— EXCERPTED DATA —
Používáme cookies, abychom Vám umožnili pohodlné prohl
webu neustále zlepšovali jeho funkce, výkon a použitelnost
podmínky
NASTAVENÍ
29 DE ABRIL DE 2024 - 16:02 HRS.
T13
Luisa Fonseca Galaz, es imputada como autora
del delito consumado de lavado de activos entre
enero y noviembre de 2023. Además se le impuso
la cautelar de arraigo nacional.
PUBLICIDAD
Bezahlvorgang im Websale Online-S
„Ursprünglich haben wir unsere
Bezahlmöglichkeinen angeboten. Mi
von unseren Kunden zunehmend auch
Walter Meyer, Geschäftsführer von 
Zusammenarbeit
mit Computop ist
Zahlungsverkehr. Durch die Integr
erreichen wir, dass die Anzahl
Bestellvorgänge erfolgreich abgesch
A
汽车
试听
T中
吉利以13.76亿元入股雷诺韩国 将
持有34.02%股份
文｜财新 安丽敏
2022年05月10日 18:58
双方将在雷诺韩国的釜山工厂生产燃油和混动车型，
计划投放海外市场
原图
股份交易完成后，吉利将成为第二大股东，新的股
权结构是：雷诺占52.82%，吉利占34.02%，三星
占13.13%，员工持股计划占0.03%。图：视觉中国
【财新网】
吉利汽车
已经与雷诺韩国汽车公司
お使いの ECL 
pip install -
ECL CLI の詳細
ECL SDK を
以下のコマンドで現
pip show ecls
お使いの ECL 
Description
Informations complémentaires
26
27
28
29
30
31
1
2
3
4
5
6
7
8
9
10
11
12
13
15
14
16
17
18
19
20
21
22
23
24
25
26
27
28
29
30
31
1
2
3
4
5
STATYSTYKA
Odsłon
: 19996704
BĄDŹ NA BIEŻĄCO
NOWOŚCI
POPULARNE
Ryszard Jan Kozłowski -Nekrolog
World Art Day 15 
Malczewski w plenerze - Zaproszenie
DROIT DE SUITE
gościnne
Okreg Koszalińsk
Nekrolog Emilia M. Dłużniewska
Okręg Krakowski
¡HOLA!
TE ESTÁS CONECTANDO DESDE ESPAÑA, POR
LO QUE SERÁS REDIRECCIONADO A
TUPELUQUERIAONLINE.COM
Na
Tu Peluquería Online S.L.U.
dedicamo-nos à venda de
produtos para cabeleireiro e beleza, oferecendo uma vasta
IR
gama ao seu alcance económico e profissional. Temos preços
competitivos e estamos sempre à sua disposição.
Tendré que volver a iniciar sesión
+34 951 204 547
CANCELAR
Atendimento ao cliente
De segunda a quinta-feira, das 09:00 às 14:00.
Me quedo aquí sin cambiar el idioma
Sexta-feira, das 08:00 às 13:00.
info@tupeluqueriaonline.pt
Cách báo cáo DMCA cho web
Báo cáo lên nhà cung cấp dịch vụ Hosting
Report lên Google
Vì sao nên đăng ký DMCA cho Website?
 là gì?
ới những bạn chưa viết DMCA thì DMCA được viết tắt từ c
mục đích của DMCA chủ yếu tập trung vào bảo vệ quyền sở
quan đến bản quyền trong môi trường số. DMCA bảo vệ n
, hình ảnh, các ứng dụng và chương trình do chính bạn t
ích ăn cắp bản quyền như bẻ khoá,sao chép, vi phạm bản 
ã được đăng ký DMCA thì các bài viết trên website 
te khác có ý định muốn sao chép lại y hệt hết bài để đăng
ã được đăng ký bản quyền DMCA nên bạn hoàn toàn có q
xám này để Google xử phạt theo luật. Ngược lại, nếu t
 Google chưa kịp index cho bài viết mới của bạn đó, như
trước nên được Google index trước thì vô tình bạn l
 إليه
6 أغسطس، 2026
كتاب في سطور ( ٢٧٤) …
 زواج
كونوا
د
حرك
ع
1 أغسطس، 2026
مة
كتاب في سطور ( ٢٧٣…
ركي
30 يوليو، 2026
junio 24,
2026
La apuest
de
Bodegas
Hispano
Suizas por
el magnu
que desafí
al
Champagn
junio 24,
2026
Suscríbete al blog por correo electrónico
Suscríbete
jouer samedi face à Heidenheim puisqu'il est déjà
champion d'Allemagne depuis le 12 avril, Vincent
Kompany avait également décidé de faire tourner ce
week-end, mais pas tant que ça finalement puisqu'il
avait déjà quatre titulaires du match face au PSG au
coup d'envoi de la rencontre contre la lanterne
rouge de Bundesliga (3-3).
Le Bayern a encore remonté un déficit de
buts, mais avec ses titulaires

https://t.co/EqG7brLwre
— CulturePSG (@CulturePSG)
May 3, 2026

— WHAT TO WORK ON —
Quote the data from its first line through the line containing "von unseren Kunden zunehmend auch", reproducing each line without any change.

— YOUR SOLUTION —
Používáme cookies, abychom Vám umožnili pohodlné prohl
webu neustále zlepšovali jeho funkce, výkon a použitelnost
podmínky
NASTAVENÍ
29 DE ABRIL DE 2024 - 16:02 HRS.
T13
Luisa Fonseca Galaz, es imputada como autora
del delito consumado de lavado de activos entre
enero y noviembre de 2023. Además se le impuso
la cautelar de arraigo nacional.
PUBLICIDAD
Bezahlvorgang im Websale Online-S
„Ursprünglich haben wir unsere
Bezahlmöglichkeinen angeboten. Mi
von unseren Kunden zunehmend auch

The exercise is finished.